● **Task instructions**
Take the entries below and print only the lines from the one with "49: (47, 38, 0.49)" through the one with "67: (118, 127, 0.54)", exactly as they stand, both ends included.

[Saved entries]
= = =
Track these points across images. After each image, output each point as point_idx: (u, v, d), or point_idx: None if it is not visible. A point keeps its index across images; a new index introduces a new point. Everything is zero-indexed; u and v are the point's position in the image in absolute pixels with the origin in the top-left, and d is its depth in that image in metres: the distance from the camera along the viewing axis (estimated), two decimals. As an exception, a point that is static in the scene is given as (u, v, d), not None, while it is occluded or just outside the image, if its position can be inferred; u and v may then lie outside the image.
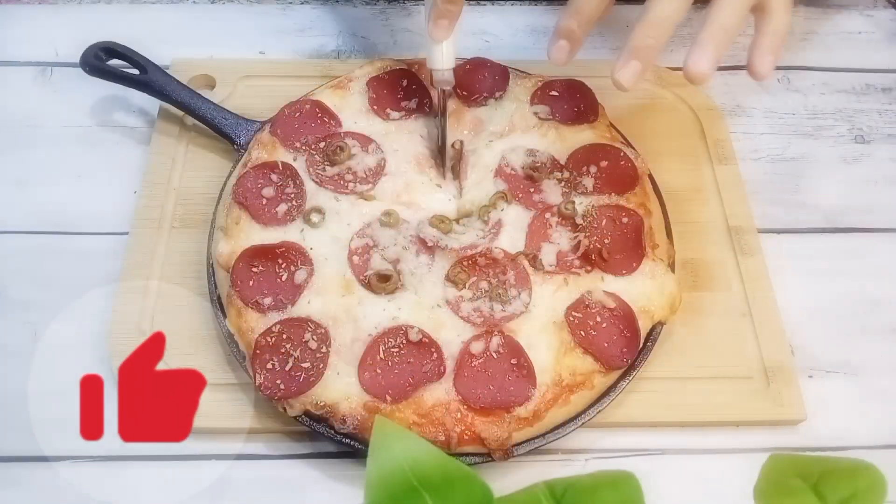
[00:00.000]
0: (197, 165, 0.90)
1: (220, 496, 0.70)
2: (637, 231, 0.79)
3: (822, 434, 0.75)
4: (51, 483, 0.71)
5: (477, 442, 0.69)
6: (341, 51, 1.04)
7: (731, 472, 0.69)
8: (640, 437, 0.75)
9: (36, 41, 1.02)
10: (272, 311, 0.74)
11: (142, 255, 0.83)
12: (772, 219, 0.90)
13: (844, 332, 0.82)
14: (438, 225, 0.79)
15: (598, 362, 0.72)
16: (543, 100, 0.90)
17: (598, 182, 0.83)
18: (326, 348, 0.72)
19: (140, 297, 0.80)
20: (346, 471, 0.72)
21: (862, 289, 0.85)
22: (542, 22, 1.08)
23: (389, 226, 0.78)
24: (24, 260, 0.84)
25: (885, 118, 1.00)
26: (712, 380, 0.77)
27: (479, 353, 0.71)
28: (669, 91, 0.98)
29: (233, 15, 1.07)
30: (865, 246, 0.89)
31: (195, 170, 0.89)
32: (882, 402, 0.78)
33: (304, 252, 0.77)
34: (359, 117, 0.88)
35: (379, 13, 1.09)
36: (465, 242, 0.78)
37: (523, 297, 0.74)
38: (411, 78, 0.90)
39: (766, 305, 0.81)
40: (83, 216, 0.87)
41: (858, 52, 1.07)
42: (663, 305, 0.76)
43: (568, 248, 0.78)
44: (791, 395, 0.76)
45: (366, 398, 0.69)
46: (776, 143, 0.97)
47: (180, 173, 0.89)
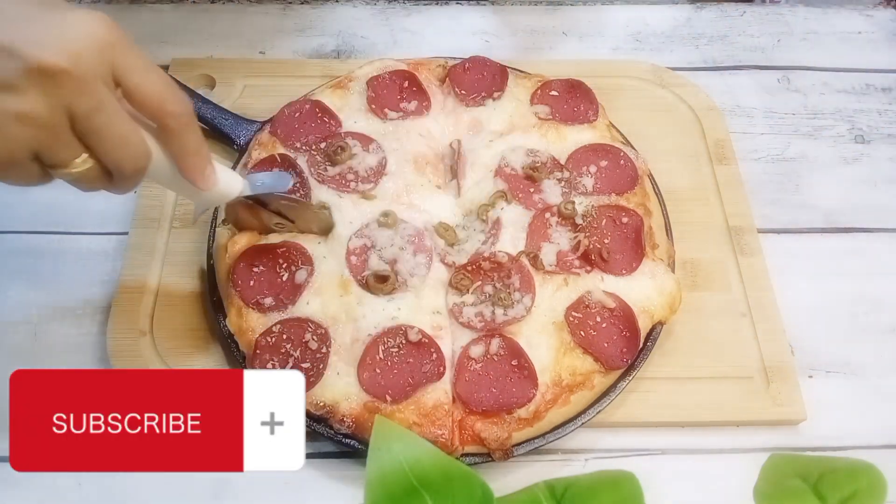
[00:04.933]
0: (197, 165, 0.90)
1: (220, 496, 0.71)
2: (637, 231, 0.79)
3: (822, 434, 0.75)
4: (51, 483, 0.71)
5: (477, 442, 0.69)
6: (341, 51, 1.04)
7: (731, 472, 0.70)
8: (640, 437, 0.75)
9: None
10: (272, 311, 0.74)
11: (142, 255, 0.83)
12: (772, 219, 0.90)
13: (844, 332, 0.82)
14: (444, 234, 0.79)
15: (598, 362, 0.72)
16: (543, 100, 0.90)
17: (598, 182, 0.83)
18: (326, 348, 0.72)
19: (140, 297, 0.80)
20: (346, 471, 0.72)
21: (862, 289, 0.85)
22: (542, 22, 1.08)
23: (387, 226, 0.78)
24: (24, 260, 0.84)
25: (885, 118, 1.00)
26: (712, 380, 0.77)
27: (478, 357, 0.71)
28: (669, 91, 0.99)
29: (233, 15, 1.07)
30: (865, 246, 0.89)
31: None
32: (882, 402, 0.78)
33: (305, 252, 0.77)
34: (358, 117, 0.88)
35: (379, 13, 1.09)
36: (470, 250, 0.78)
37: (525, 301, 0.74)
38: (411, 78, 0.90)
39: (766, 305, 0.81)
40: (83, 216, 0.87)
41: (858, 52, 1.07)
42: (663, 305, 0.76)
43: (568, 248, 0.78)
44: (791, 395, 0.76)
45: (366, 398, 0.69)
46: (776, 143, 0.97)
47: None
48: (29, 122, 0.49)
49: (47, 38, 0.49)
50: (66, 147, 0.53)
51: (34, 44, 0.49)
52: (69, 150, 0.53)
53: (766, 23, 1.10)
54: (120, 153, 0.55)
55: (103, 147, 0.54)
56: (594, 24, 1.09)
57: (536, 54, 1.05)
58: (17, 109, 0.49)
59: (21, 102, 0.49)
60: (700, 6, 1.11)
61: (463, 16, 1.09)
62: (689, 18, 1.10)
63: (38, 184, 0.55)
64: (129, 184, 0.58)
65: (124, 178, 0.57)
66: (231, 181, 0.67)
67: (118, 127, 0.54)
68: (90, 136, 0.53)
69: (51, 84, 0.49)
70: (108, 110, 0.52)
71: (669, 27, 1.08)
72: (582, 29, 1.08)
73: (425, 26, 1.07)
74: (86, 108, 0.51)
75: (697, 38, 1.07)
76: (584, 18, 1.09)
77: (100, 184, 0.57)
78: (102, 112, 0.52)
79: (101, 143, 0.53)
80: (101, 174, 0.56)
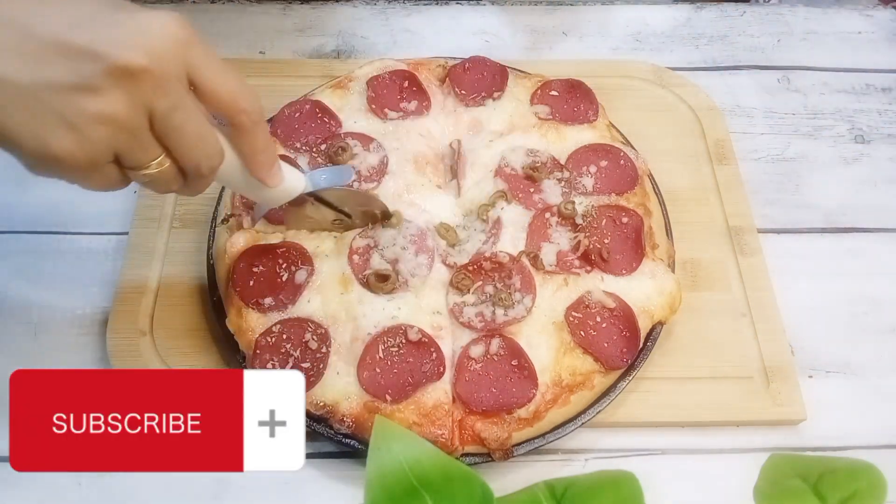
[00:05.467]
0: (197, 165, 0.90)
1: (220, 496, 0.71)
2: (637, 231, 0.79)
3: (822, 434, 0.76)
4: (51, 483, 0.71)
5: (477, 442, 0.69)
6: (341, 51, 1.04)
7: (731, 472, 0.70)
8: (640, 437, 0.75)
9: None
10: (272, 311, 0.74)
11: (142, 255, 0.83)
12: (772, 219, 0.90)
13: (844, 332, 0.82)
14: (445, 235, 0.79)
15: (598, 362, 0.72)
16: (543, 100, 0.90)
17: (598, 182, 0.83)
18: (326, 348, 0.72)
19: (140, 296, 0.80)
20: (346, 471, 0.72)
21: (862, 289, 0.85)
22: (542, 22, 1.09)
23: (391, 226, 0.78)
24: (24, 260, 0.84)
25: (884, 118, 1.00)
26: (712, 380, 0.77)
27: (478, 357, 0.71)
28: (669, 91, 0.99)
29: (232, 15, 1.07)
30: (865, 246, 0.89)
31: (195, 170, 0.89)
32: (882, 402, 0.78)
33: (305, 252, 0.77)
34: (358, 117, 0.88)
35: (379, 13, 1.09)
36: (471, 250, 0.78)
37: (526, 301, 0.74)
38: (411, 78, 0.90)
39: (766, 305, 0.82)
40: (83, 216, 0.87)
41: (858, 52, 1.07)
42: (663, 305, 0.76)
43: (568, 248, 0.78)
44: (791, 395, 0.76)
45: (366, 398, 0.69)
46: (776, 143, 0.97)
47: (180, 173, 0.89)
48: (111, 122, 0.49)
49: (126, 38, 0.49)
50: (146, 147, 0.53)
51: (113, 44, 0.48)
52: (149, 151, 0.53)
53: (766, 23, 1.10)
54: (198, 152, 0.55)
55: (182, 146, 0.54)
56: (594, 24, 1.09)
57: (536, 54, 1.05)
58: (99, 111, 0.49)
59: (103, 103, 0.49)
60: (700, 6, 1.11)
61: (463, 16, 1.09)
62: (689, 18, 1.10)
63: (116, 188, 0.55)
64: (202, 184, 0.59)
65: (200, 177, 0.57)
66: (294, 179, 0.68)
67: (196, 126, 0.54)
68: (169, 134, 0.53)
69: (131, 83, 0.49)
70: (187, 109, 0.53)
71: (669, 27, 1.08)
72: (582, 29, 1.08)
73: (425, 26, 1.07)
74: (165, 106, 0.51)
75: (697, 38, 1.08)
76: (584, 18, 1.10)
77: (175, 185, 0.57)
78: (181, 110, 0.52)
79: (180, 141, 0.53)
80: (176, 175, 0.56)
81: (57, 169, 0.51)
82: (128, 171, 0.54)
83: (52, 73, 0.48)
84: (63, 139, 0.49)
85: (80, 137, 0.49)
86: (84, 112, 0.48)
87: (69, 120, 0.48)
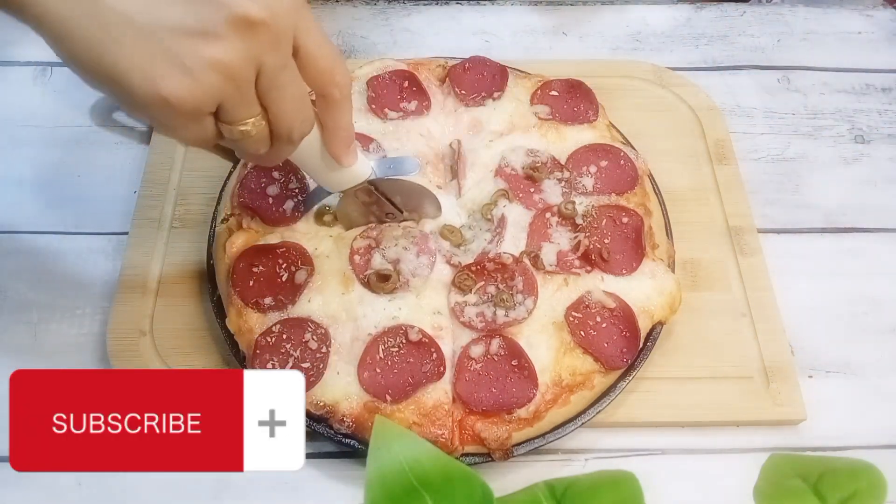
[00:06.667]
0: (197, 165, 0.90)
1: (220, 496, 0.71)
2: (637, 231, 0.79)
3: (822, 434, 0.75)
4: (51, 483, 0.71)
5: (477, 442, 0.69)
6: (341, 50, 1.04)
7: (731, 472, 0.70)
8: (640, 437, 0.75)
9: (36, 41, 1.01)
10: (272, 311, 0.74)
11: (142, 255, 0.83)
12: (772, 219, 0.90)
13: (844, 332, 0.82)
14: (449, 236, 0.79)
15: (598, 362, 0.72)
16: (543, 100, 0.90)
17: (598, 182, 0.83)
18: (326, 348, 0.72)
19: (140, 297, 0.80)
20: (346, 471, 0.72)
21: (862, 289, 0.85)
22: (542, 22, 1.09)
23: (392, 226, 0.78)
24: (24, 260, 0.84)
25: (884, 118, 1.00)
26: (712, 380, 0.77)
27: (478, 357, 0.71)
28: (669, 91, 0.99)
29: (233, 15, 1.07)
30: (865, 246, 0.89)
31: (195, 170, 0.89)
32: (882, 402, 0.78)
33: (305, 252, 0.77)
34: (358, 117, 0.87)
35: (379, 13, 1.09)
36: (477, 250, 0.78)
37: (528, 303, 0.74)
38: (411, 78, 0.90)
39: (766, 305, 0.81)
40: (83, 216, 0.87)
41: (858, 52, 1.07)
42: (663, 305, 0.76)
43: (568, 248, 0.78)
44: (791, 395, 0.76)
45: (366, 398, 0.69)
46: (776, 143, 0.97)
47: (180, 173, 0.89)
48: (223, 70, 0.50)
49: None
50: (249, 103, 0.53)
51: None
52: (251, 107, 0.54)
53: (766, 23, 1.10)
54: (294, 115, 0.56)
55: (281, 107, 0.55)
56: (594, 24, 1.09)
57: (536, 54, 1.05)
58: (215, 57, 0.49)
59: (220, 51, 0.49)
60: (700, 6, 1.11)
61: (463, 16, 1.09)
62: (689, 18, 1.10)
63: (204, 145, 0.56)
64: (285, 151, 0.60)
65: (288, 142, 0.58)
66: (364, 163, 0.67)
67: (297, 88, 0.55)
68: (272, 93, 0.53)
69: (250, 34, 0.50)
70: (292, 70, 0.54)
71: (669, 27, 1.08)
72: (582, 29, 1.08)
73: (425, 26, 1.07)
74: (275, 63, 0.52)
75: (697, 38, 1.08)
76: (584, 18, 1.10)
77: (263, 147, 0.57)
78: (288, 70, 0.53)
79: (281, 101, 0.54)
80: (266, 137, 0.56)
81: (159, 112, 0.51)
82: (223, 126, 0.54)
83: (174, 15, 0.48)
84: (173, 81, 0.49)
85: (191, 82, 0.49)
86: (200, 57, 0.49)
87: (184, 63, 0.49)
= = =
● **Answer box**
49: (47, 38, 0.49)
50: (66, 147, 0.53)
51: (34, 44, 0.49)
52: (69, 150, 0.53)
53: (766, 23, 1.10)
54: (120, 153, 0.55)
55: (103, 147, 0.54)
56: (594, 24, 1.09)
57: (536, 54, 1.05)
58: (17, 109, 0.49)
59: (21, 102, 0.49)
60: (700, 6, 1.11)
61: (463, 16, 1.09)
62: (689, 18, 1.10)
63: (38, 184, 0.55)
64: (129, 184, 0.58)
65: (124, 178, 0.57)
66: (231, 181, 0.67)
67: (118, 127, 0.54)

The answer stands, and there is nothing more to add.